Elle est rat des villes, il est rat des champs, elle est toujours classe et élégante, il a du mal à trouver des vêtements adaptés à sa carrure, elle semble avoir peur de tout, il affirme que rien ne le gêne, elle est mariée et mère de famille dans un grand appartement, il vit seul dans un petit studio.

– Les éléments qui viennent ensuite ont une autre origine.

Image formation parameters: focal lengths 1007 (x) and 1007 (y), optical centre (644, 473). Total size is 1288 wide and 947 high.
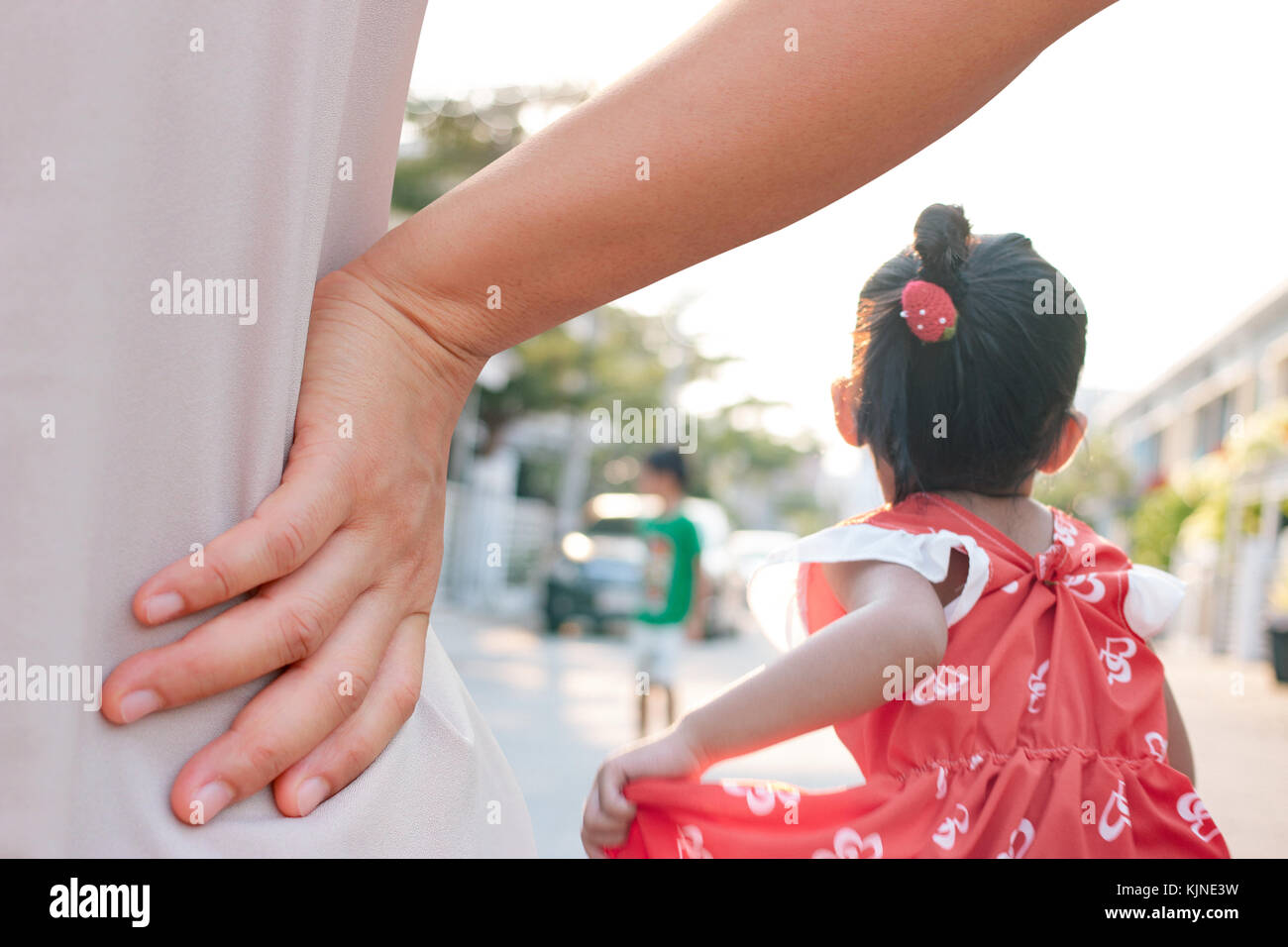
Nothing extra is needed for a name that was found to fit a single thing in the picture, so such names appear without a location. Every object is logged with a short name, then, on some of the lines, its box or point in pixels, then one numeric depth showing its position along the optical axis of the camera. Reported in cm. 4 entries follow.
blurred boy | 664
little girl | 117
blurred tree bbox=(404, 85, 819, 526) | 1279
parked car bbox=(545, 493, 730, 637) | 1431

Bref tout semble les opposer et cela pourrait virer à la comédie romantique à l’eau de rose à laquelle on a un peu de mal à croire.

Sauf que l’écrivain, alternant les voix de son récit (il donne la parole successivement à Aurore et Ludovic),  dessine le portrait de personnages contrastés et qui ne vont pas forcément là où on les attend, qui doutent sans cesse de leur relation pour le moins improbable au delà de leur attirance.

Quand d’un coup on s’embrasse, c’est que vraiment on n’en peut plus de cette distance, même collés l’un à l’autre on a la sensation d’être encore trop loin, pas assez en osmose, de là vient l’envie de se fondre, de ne plus laisser d’espace.

A travers leur histoire, Serge Joncour dit avec justesse et sensibilité la solitude à la campagne comme dans la grande ville (malgré la foule partout), les gens qui tentent de survivre, assommés par les dettes, l’absurdité de la cette société de consommation obsédée par le toujours plus de rendement, de profit et réserve au lecteur un dénouement inattendu.

Parfois, à des carrefours inattendus de la vie, on découvre que depuis un bon bout de temps déjà on avance sur un fil, depuis des années on est parti sur sa lancée, sans l’assurance qu’il y ait vraiment quelque chose de solide en dessous, ni quelqu’un, pas uniquement du vide, et alors on réalise qu’on en fait plus pour les autres qu’ils n’en font pour nous, que ce sont eux qui attendent tout de nous, dans ce domaine les enfants sont voraces, avides, toujours en demande et sans la moindre reconnaissance, les enfants après tout c’est normal de les porter, mais elle pensa aussi à tous les autres, tous ceux face auxquels elle ne devait jamais montrer ses failles, parce qu’ils s’y seraient engouffrés, ils ne lui auraient pas fait de cadeaux. Ils sont rares ceux qui donnent vraiment, ceux qui écoutent vraiment.